Biden'ın Ortadoğu ziyaretinden beklendiği gibi pek bir sonuç çıkmadı. Filistin-İsrail meselesinde bilindik ezberler tekrar edildi. İki devletli çözüm ifadesi yine ortada ama bu ifadelerin ciddiyetle kullanılmadığını herkes biliyor. Her zaman olduğu gibi İsrail'e askeri yardım devam edecek. Biden bunlara ilaveten İsrail'in Rusya ile olan özel ilişkisini de konu etmiş ama pek bir ilerleme sağladığı da söylenemez. İsrail bu konuda net bir tutum almaktan kaçınacak gibi.
Arap ülkeleriyle yapılan görüşmelerin merkezinde İran ve petrol konusu vardı. Prens Selman günlük petrol üretimini 12 milyon varilden 13 milyon varile çıkarma sözü verdi. Karşılığında ABD'nin Kaşıkçı tutumu yumuşadı. Ama bu sözlerin tutulması, gelecekteki gelişmelere bırakılmış gibi.
Bu turun en stratejik başlığı İran konusuydu. Biden özellikle Arap ülkelerini İran'ı dengelemek için kullanmak istiyor. Ama bu konuda cesaretlendirmekten başka bir iş yaptığı yok.
Suudi Arabistan başta olmak üzere Arap ülkeleri de ABD'nin sahaya inmeden kenardan yönetme teklifini kabul etmeyecektir. O nedenle daha önceleri bahsi geçen "Arap NATO'su" gibi ifadeler bu ziyaretler esnasında hiç seslendirilmedi. Arap ülkeleri eğer İran'a karşı bir rol oynayacaklarsa ABD'yi önlerinde görmesi gerekir, arkasında değil.

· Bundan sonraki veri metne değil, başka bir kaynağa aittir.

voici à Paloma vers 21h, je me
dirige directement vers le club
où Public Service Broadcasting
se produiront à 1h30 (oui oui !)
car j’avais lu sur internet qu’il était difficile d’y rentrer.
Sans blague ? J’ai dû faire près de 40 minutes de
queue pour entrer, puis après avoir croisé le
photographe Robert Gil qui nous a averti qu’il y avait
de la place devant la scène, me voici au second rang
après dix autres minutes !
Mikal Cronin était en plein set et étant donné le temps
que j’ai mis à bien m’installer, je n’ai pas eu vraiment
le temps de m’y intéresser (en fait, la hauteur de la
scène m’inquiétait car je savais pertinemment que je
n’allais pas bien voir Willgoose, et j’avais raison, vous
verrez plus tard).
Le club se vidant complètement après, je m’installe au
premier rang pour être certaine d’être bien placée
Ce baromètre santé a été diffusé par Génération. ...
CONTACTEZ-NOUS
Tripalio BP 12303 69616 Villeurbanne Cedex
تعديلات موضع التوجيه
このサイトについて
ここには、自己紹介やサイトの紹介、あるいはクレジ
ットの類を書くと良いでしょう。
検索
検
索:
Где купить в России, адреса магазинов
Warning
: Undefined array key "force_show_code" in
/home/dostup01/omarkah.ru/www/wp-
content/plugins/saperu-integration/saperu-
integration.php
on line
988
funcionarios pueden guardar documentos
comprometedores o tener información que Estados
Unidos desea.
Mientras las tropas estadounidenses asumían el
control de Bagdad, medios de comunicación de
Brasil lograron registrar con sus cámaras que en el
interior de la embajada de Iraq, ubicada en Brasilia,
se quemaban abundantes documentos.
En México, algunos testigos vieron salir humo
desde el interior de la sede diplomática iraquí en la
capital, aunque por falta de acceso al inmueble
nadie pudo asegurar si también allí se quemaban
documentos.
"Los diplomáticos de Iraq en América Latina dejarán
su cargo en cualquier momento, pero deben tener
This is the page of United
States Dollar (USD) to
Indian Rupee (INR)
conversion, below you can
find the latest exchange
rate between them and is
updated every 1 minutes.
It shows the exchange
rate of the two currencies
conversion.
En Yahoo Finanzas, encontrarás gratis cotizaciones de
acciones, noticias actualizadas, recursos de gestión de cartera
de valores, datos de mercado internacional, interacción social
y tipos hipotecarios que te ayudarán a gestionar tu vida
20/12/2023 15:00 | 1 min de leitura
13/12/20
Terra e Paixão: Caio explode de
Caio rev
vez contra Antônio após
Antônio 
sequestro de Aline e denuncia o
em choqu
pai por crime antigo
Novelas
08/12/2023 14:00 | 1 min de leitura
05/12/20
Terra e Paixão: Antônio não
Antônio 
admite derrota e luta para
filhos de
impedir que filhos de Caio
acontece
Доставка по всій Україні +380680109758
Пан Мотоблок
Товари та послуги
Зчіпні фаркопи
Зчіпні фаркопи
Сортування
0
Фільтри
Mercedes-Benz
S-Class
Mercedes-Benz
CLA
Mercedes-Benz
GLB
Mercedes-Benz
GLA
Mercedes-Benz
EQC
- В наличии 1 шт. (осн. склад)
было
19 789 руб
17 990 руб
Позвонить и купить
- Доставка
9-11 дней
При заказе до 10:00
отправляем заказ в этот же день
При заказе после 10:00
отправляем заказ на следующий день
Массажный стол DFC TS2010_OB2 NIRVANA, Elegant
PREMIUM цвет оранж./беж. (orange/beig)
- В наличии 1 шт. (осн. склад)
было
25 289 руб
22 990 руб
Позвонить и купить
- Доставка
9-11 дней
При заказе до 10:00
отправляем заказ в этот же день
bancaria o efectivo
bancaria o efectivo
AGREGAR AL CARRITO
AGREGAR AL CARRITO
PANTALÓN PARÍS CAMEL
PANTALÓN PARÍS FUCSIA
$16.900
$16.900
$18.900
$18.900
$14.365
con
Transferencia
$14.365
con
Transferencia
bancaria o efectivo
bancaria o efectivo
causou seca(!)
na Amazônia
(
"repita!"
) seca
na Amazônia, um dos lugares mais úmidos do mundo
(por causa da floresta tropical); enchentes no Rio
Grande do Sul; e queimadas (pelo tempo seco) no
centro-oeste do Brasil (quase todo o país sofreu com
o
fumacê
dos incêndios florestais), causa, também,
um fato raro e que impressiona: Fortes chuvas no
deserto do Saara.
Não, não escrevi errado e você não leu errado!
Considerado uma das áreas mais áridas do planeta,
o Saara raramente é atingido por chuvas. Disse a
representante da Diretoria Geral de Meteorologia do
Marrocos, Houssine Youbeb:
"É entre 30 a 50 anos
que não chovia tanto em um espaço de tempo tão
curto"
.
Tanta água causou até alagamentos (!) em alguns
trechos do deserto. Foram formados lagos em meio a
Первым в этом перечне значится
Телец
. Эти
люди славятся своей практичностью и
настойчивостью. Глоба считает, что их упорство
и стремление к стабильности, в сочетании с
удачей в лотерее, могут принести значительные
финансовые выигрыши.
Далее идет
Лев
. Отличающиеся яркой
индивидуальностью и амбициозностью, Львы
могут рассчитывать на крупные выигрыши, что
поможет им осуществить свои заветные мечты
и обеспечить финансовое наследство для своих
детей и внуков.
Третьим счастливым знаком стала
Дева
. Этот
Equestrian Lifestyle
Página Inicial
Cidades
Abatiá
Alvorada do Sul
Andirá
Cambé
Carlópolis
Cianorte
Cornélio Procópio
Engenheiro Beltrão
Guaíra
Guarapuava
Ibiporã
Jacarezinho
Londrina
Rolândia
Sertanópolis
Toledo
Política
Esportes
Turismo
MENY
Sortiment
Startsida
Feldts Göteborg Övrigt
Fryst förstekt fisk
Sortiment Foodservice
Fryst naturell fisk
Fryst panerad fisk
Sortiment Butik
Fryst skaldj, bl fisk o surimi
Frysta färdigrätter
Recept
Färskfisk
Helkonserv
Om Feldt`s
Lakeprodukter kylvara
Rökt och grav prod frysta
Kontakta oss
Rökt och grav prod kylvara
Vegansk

Bu sıkışmışlık akla ister istemez Ukrayna senaryosunu getiriyor. Avrupalı ülkeler de Rusya'ya karşı dengeleyici bir rol üstlenmeyi kabul etmiyordu. Ukrayna Savaşı'nın ardından daha fazla adım atmak zorunda kalmışlardı. ABD, Rusya ile Avrupa'yı Ukrayna Savaşı sayesinde en azından ayrıştırmayı becermişti. İran'a karşı da benzer bir senaryo gündeme gelebilir. Gerçi mesela Yemen'de Körfez ülkeleri ile İran arasındaki mücadele devam ediyor ama tarafların tüm enerjisini almıyor.
ABD aslında tarafların tüm enerjisini birbirleriyle tüketmelerini, böylece Ortadoğu'da statükonun korunmasını istiyor. Bunun için Ukrayna'da olduğu gibi çok daha ciddi bir çekişme alanına ihtiyacı var. Akla doğal olarak Irak ve Suriye geliyor. Bu alanlardaki ateş gerçi biraz küllendi ama yine de yeni gelişmeler yaşanırsa şaşırmamak lazım.
Dikkat ederseniz Türkiye'nin yakın çevresinde ABD'nin rahatsız olduğu ne kadar ülke varsa ABD eski partnerlerini onlarla çekişmeli hale getirmek için elinden geleni yapıyor. Türkiye ise bunlardan ancak dengeli tutumunu sürdürdüğü müddetçe sıyrılabiliyor. O nedenle Erdoğan'ın İran ziyareti ayrı bir önem taşıyor. Sanırım Türkiye bu ziyarette hem gelinen noktayı değerlendirecek hem de yeni krizlere yönelik öncü tedbirler alacak.